Segundo Hitomi Nakagawa, ginecologista, especialista em reprodução assistida, membro da Associação Brasileira de Reprodução Assistida (SBRA) e vice-presidente da Rede Latinoamericana de Reprodução Assistida (Redlara), o ciclo menstrual envolve variações hormonais que afetam não somente o sistema reprodutivo, mas também funções neurológicas, físicas e emocionais, "como se observa na tensão pré-menstrual." Além disso, ela frisa que o estudo descrito é observacional, "e ainda há necessidade de aprofundar a compreensão das diferenças entre ciclos de uma mesma mulher e entre mulheres distintas, considerando também fatores externos, como o tipo e a intensidade da atividade física praticada".
Efeitos da luz
Enquanto isso, uma equipe liderada pela cientista Charlotte Förster, da Universidade de Würzburg, na Alemanha, analisou registros menstruais de mulheres ao longo dos últimos 50 anos. Os dados mostraram que, antes da popularização de tecnologias como LEDs e smartphones, os ciclos femininos estavam mais sincronizados com os lunares. A partir de 2010, essa sintonia diminuiu visivelmente.
A explicação mais plausível, segundo os pesquisadores, é a crescente exposição à iluminação artificial durante a noite, em especial à luz azul emitida por telas. "O LED tem um impacto mais forte sobre o nosso sistema biológico do que fontes de luz mais antigas, como lâmpadas incandescentes. Isso atrapalha a sincronia entre o relógio biológico humano e os ritmos naturais da Lua", afirmou Förster.
Segundo Flávia do Vale, professora de obstetrícia da Universidade Federal Fluminense e coordenadora da maternidade Perinatal Glória D'or, antes da era elétrica, a variação entre noites muito claras e escuras criava um ritmo ambiental constante. "Essa alternância de luminosidade noturna poderia, ao longo da evolução, ter ajudado a sincronizar os ciclos biológicos femininos. Com o aumento da iluminação artificial — que 'ofusca' o brilho da Lua —, esse estímulo natural se perdeu. LEDs e telas emitem luz azul de alta energia, à qual o olho humano é especialmente sensível. Esse tipo de estímulo interfere na produção de melatonina, que regula o sono e os ritmos hormonais."
Para Flávia, se futuras pesquisas confirmarem essa ligação, compreender como a luz artificial interfere nos ritmos pode abrir novas abordagens para o cuidado hormonal, a fertilidade e até o planejamento contraceptivo. "Por enquanto, é ciência básica, mas o estudo reforça a importância de reconhecer a influência ambiental sobre o corpo feminino, algo que a medicina moderna começa a redescobrir."

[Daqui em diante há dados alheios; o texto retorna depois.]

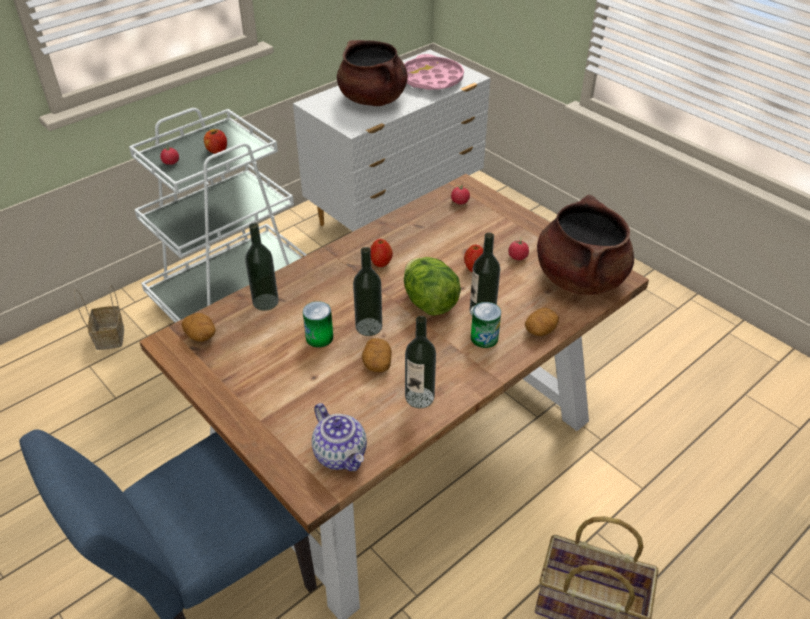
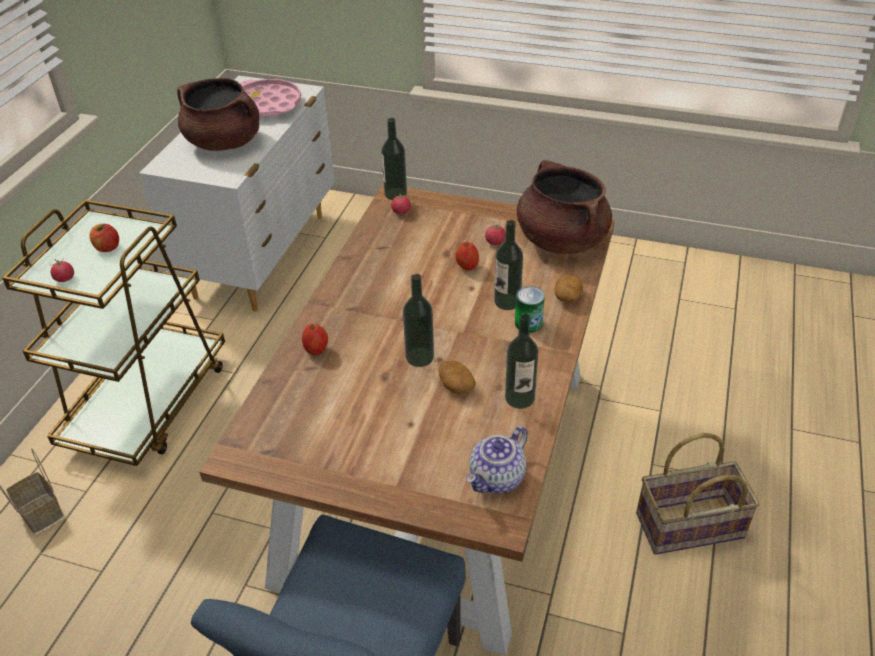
camera: 30 degrees left, 0 degrees up
(201, 335) = (262, 436): potato -> none
(232, 290) = (148, 403): white cart -> brown cart
(265, 302) = (299, 377): bottle -> bottle (395, 194)
(319, 337) = (382, 386): can -> none
(341, 454) = (497, 478): teapot -> teapot turned 105 degrees clockwise
(381, 263) = (378, 295): apple -> apple (316, 350)
(429, 303) = (455, 313): lettuce -> none

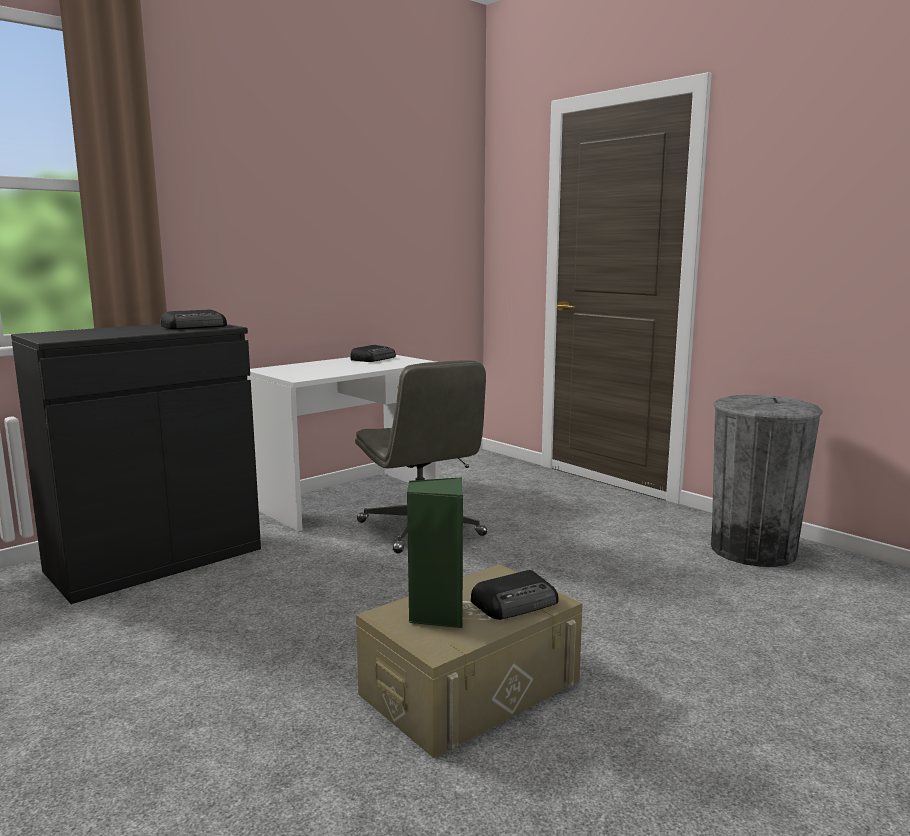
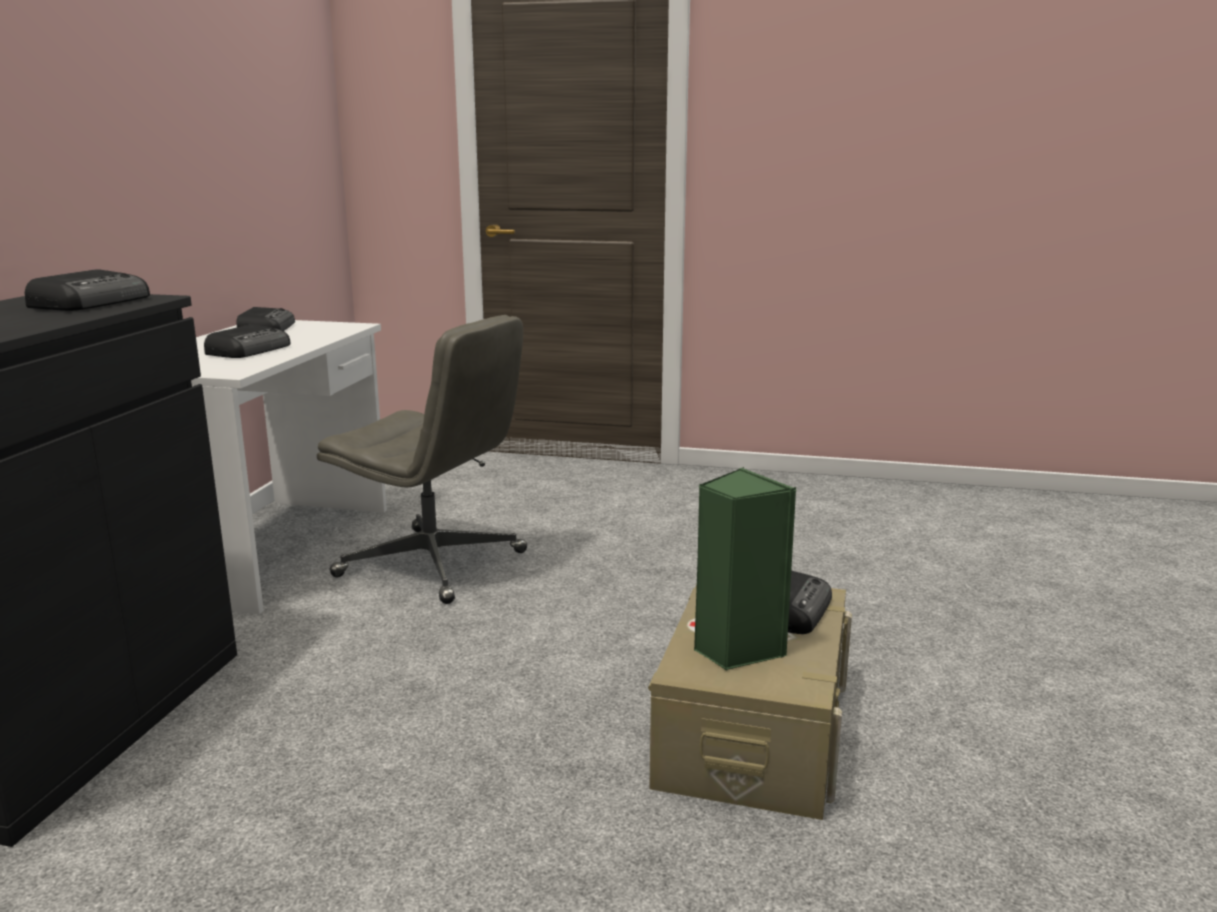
camera: 35 degrees left, 5 degrees up
(336, 368) = (250, 350): none -> radio
(753, 550) = (805, 497): grey trash can -> none

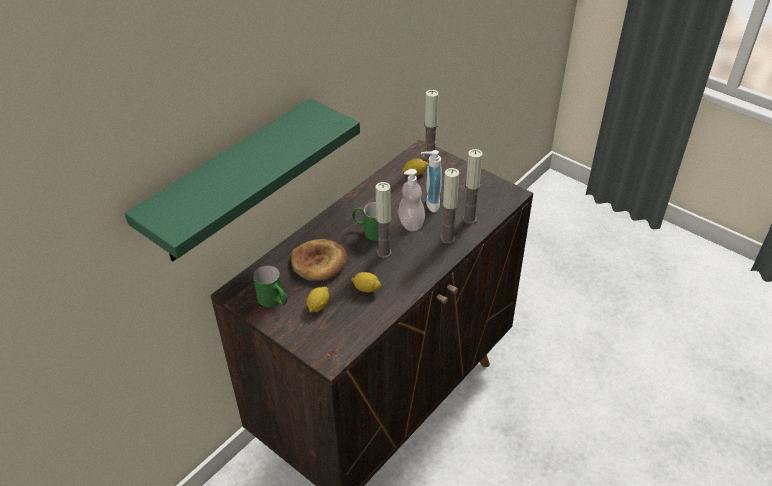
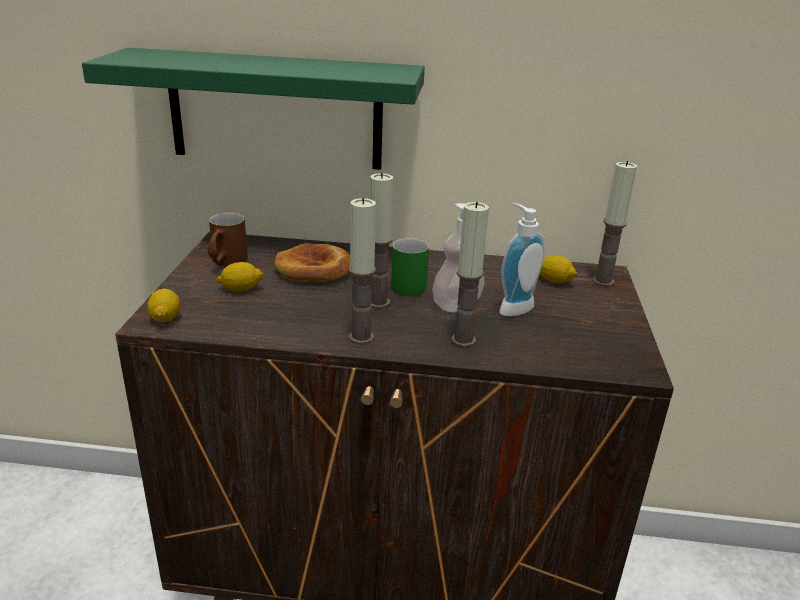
camera: 55 degrees right, 15 degrees down
(274, 301) = (226, 263): green mug -> brown mug
(366, 288) = (299, 309): lemon -> lemon (165, 318)
(469, 219) = (527, 346): candle -> candle (361, 337)

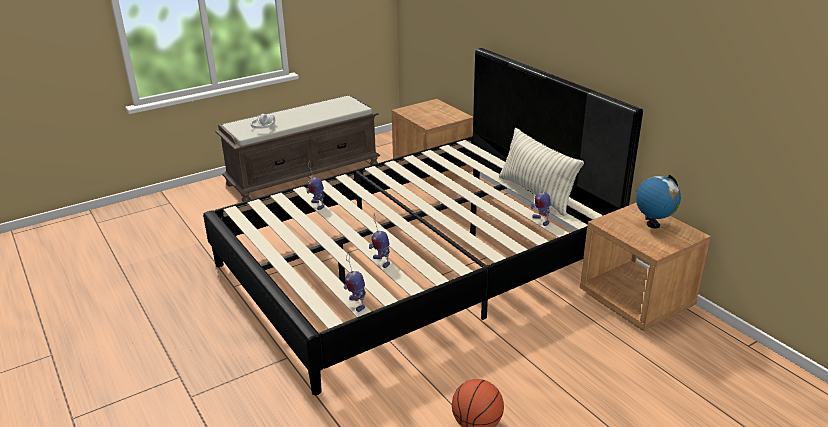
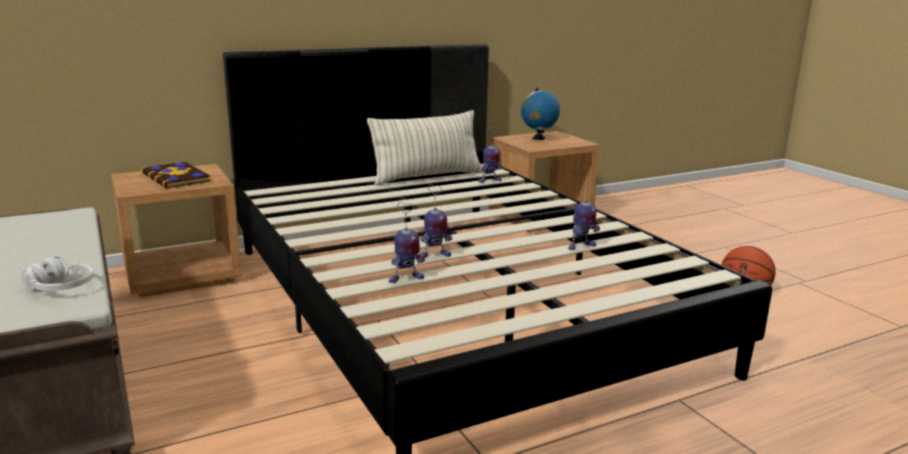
camera: 85 degrees left, 10 degrees down
(356, 304) = (681, 261): toy robot -> toy robot (434, 256)
(435, 113) = (177, 177): none -> book

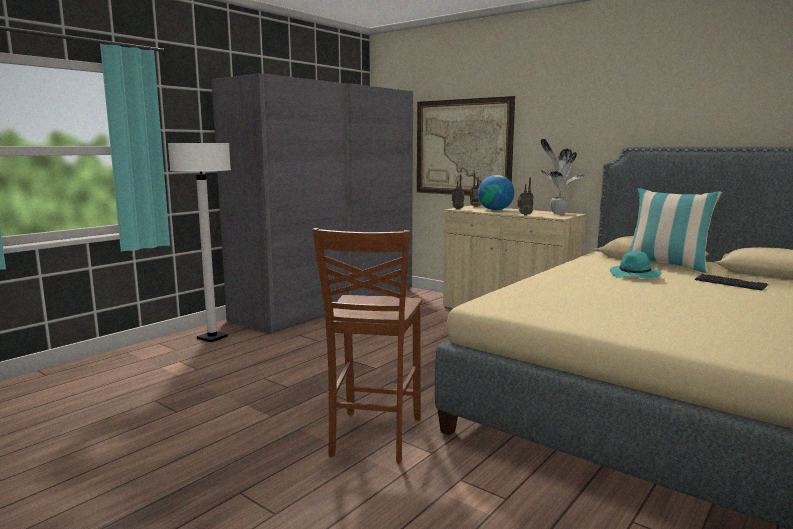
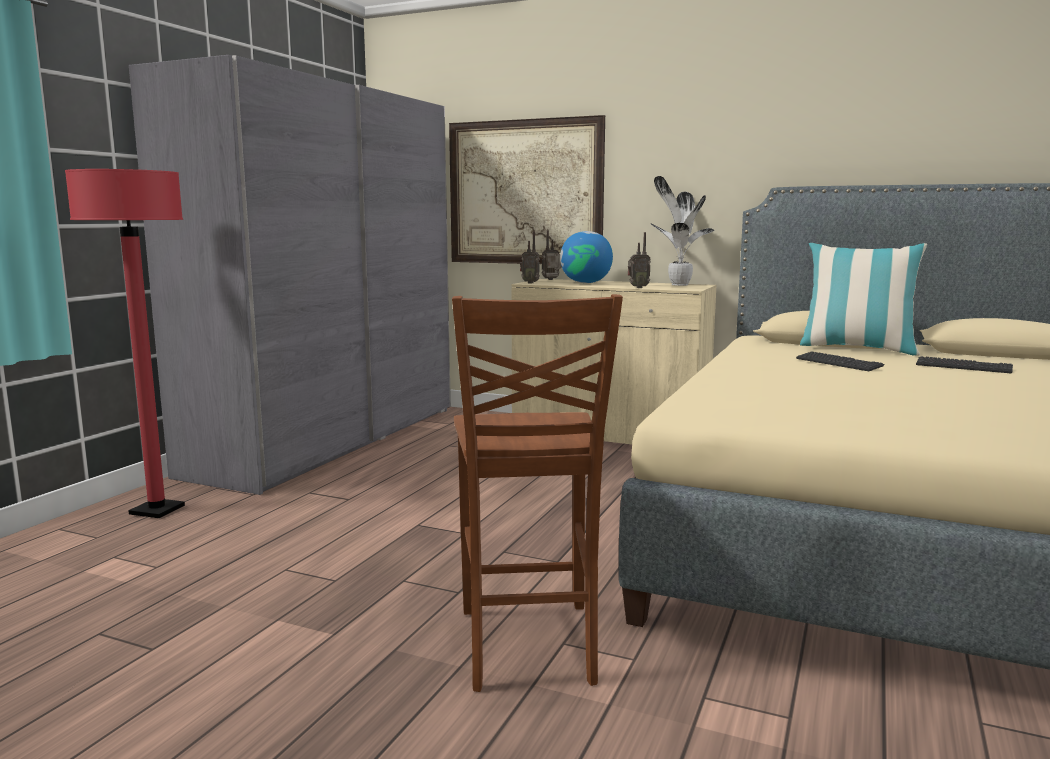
camera: 15 degrees left, 0 degrees up
(212, 338) = (157, 510): white floor lamp -> red floor lamp
(635, 275) = (838, 363): turquoise hat -> keyboard

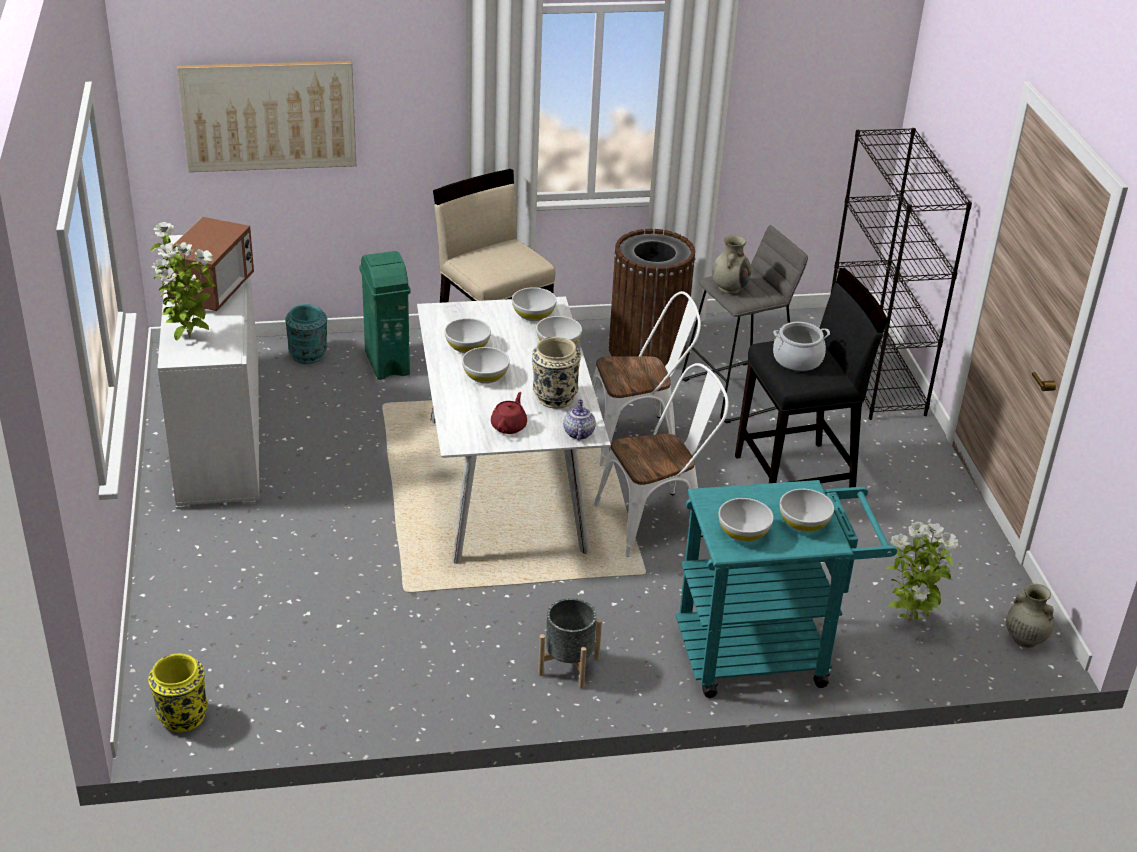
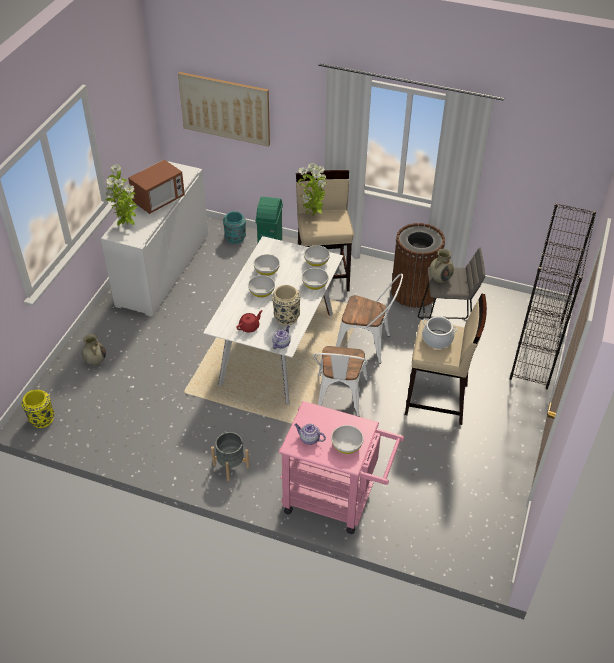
camera: 30 degrees right, 10 degrees up
(658, 520) = (339, 399): white chair -> white chair turned 90 degrees clockwise
(743, 532) = (309, 439): white bowl -> teapot
(766, 653) = (336, 500): turquoise cart -> pink cart
(796, 475) = (437, 400): black stool -> beige stool
(909, 622) = (430, 515): potted plant -> potted plant (312, 217)
(1024, 638) = (489, 553): beige vase -> beige vase (95, 360)

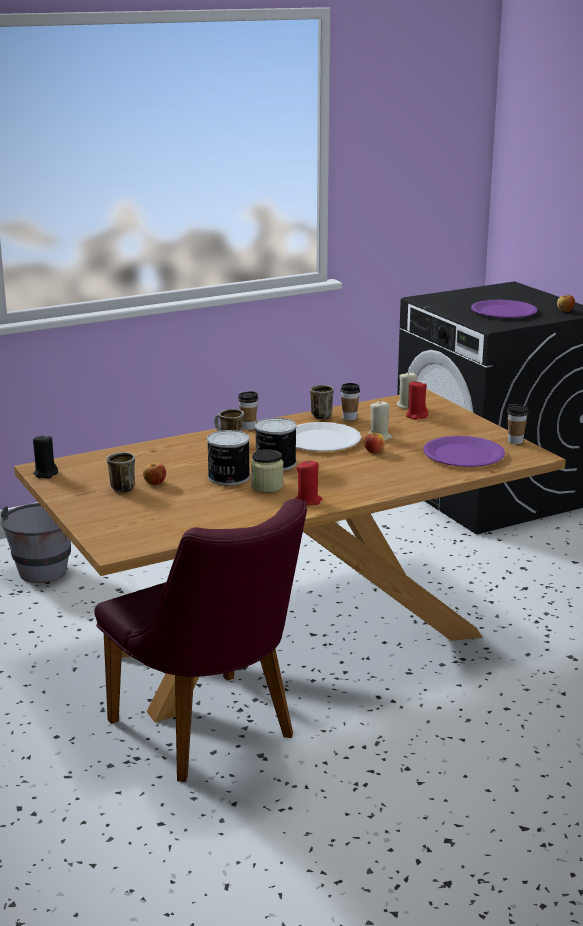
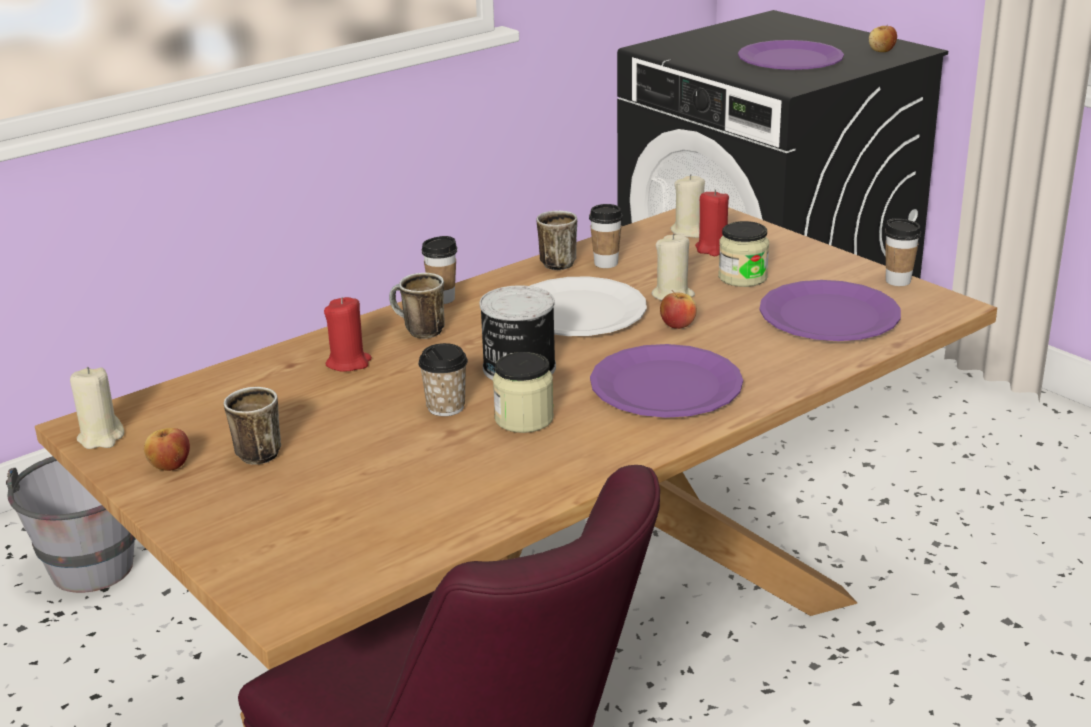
camera: 10 degrees left, 5 degrees up
(46, 473) = (101, 437): black candle -> beige candle
(155, 483) = (315, 435): apple -> apple (170, 466)
(228, 477) = (446, 407): can -> cup
(308, 501) = (611, 442): red candle -> red candle (349, 363)
(351, 478) = (665, 386): none -> purple plate
(425, 431) = (742, 277): none -> jar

Olhar especial para os jovens
A medicina preventiva deve ser praticada e ensinada nas escolas de medicina para que se tenha uma atenção muito especial à questão da dieta e da prática esportiva na população de crianças e adolescentes. Falando de adolescentes, eles fazem parte de uma lacuna que, infelizmente, não preenchida na assistência à saúde de uma maneira geral. Eles são indivíduos que adoecem pouco, por isso, acabam ficando 'abandonados'. A Febrasgo tem uma preocupação muito grande em relação à saúde desses jovens, e por isso temos uma nossa comissão voltada para essa faixa etária.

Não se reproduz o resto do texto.